Yes, a seperate proprietary repo would be great.

And the verification seems to be a mistake then?

It’s worth noting that Flathub has a thorough review process for initial app submission. This can’t fully prevent a bad actor from introducing malware in an update, but it does provide a sort of ‘social’ barrier. By contrast, Snapcraft submission is entirely automated, with manual review only for specific permissions. (They’ve apparently resumed automatic registration after the incident, with daily reviews of new snaps for suspicious behavior.)

Also, there is already support for a verified subset of Flathub:

flatpak remote-modify --subset=verified flathub

or

flatpak remote-add --if-not-exists --subset=verified flathub-verified https://flathub.org/repo/flathub.flatpakrepo

With the second option, you can still install unverified apps from the normal flathub remote, but you can check verification by an app’s presence in flathub-verified.

There are similar subsets for free software (floss) and for the intersection of both (verified_floss).

CLion is not marked as verified. Admittedly, the absence of a badge isn’t particularly obvious to the uninitiated, hence the disclaimer. Perhaps Flathub should also explicitly mark unverified apps.

What are you referring to here?

didnt check it, so the verification is no problem.

I just meant that maybe it would enhance trust if the flatpaks would not only come from a clear origin, but also be sorted for proprietary or FOSS.

Currently, its like having the chrome repo preinstalled, not making clear that thats not open source software.

This discussion seems to be related to a repo that is something like the apple store, or the google play store where apps are supposedly verified by the store to not contain malware.

In order for a repo to do something like that it would require some amount of resources to quarantine submissions while performing the verification as well as possibly a dedicated team to verify the software.

Certifying software as malware free may also incur some amount of liability.

I like the idea of being able to select packages that are verified as malware free, but wonder if any team/repo/individuals would be willing to front the resources and assume potential liabilities if something slipped through the verification process.

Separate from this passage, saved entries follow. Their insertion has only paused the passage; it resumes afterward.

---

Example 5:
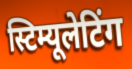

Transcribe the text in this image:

स्टिम्यूलेटिंग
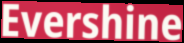
Evershine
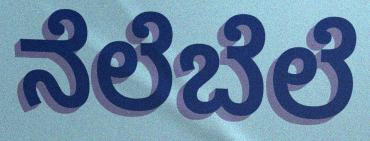
ನೆಲೆಬೆಲೆ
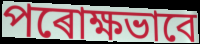
পৰোক্ষভাবে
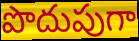
పొదుపుగా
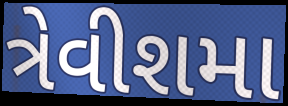
ત્રેવીશમા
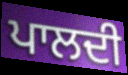
ਪਾਲਦੀ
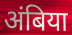
अंबिया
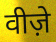
वीज़े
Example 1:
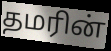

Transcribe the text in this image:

தமரின்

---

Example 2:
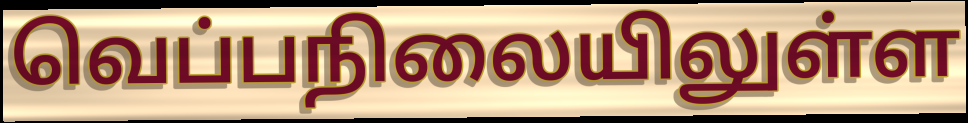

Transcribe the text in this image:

வெப்பநிலையிலுள்ள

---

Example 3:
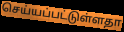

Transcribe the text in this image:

செய்யப்பட்டுள்ளதா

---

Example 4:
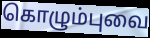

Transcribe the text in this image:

கொழும்புவை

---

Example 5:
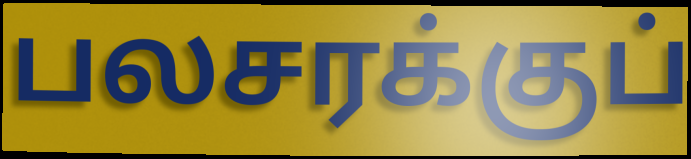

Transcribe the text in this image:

பலசரக்குப்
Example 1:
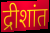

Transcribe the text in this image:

द्रीशांत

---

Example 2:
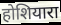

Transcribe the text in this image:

होशियारा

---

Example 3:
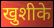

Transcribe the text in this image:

खुशीके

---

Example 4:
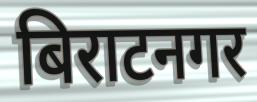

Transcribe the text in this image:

बिराटनगर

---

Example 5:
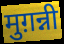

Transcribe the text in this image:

मुग़न्नी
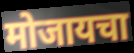
मोजायचा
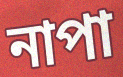
নাপা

Not to mention the potential costs involved.

What do you mean by verification being a mistake?

The definition of “verified” should probably be “added to Flathub/other repo by maintainer(s) of apps”.

I understood your comment so, that the app was marked verified but isnt. But yes, if its just a wrapper like many others, that also look official, its the typical Flathub state and would be dealt with using the --subset=verified stage.

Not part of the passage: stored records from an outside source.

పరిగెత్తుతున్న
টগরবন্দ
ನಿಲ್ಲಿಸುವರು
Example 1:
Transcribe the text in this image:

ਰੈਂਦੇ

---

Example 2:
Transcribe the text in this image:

My point was less that there should be a flag for when something is repackaged by a third party, not that it’s verified.

isnt that the same thing? Verification verifies that is was not packaged by a third party, but by the correct people

Actually, yeah. I think it does.

Hey, I want to create a just file for that and was wondering, how to revert the subset manipulation of the existing remote?

does this work?

flatpak remote-modify --subset=all flathub

I could not find a list of all subsets, which would be really needed

That seems like a missing feature in the flatpak UI. You’d need to flatpak remote-delete --force flathub and then add it again without the subset.

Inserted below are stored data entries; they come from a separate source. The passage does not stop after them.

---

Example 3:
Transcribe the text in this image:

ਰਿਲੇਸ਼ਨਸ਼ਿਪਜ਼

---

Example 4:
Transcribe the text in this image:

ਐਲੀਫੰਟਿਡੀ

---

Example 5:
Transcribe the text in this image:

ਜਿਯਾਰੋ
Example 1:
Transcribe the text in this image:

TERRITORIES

The subsets are listed here: Installation | Flathub Documentation

which is not an option as all apps installed from that repo will be removed. I will report the issue

That’s what --force is for. It should let you delete the remote anyway.

so this removed the remote and leaves the apps with no remote?

Is there a command to rebase the apps to another remote then?

You can just add the remote back with the same name and everything should keep working.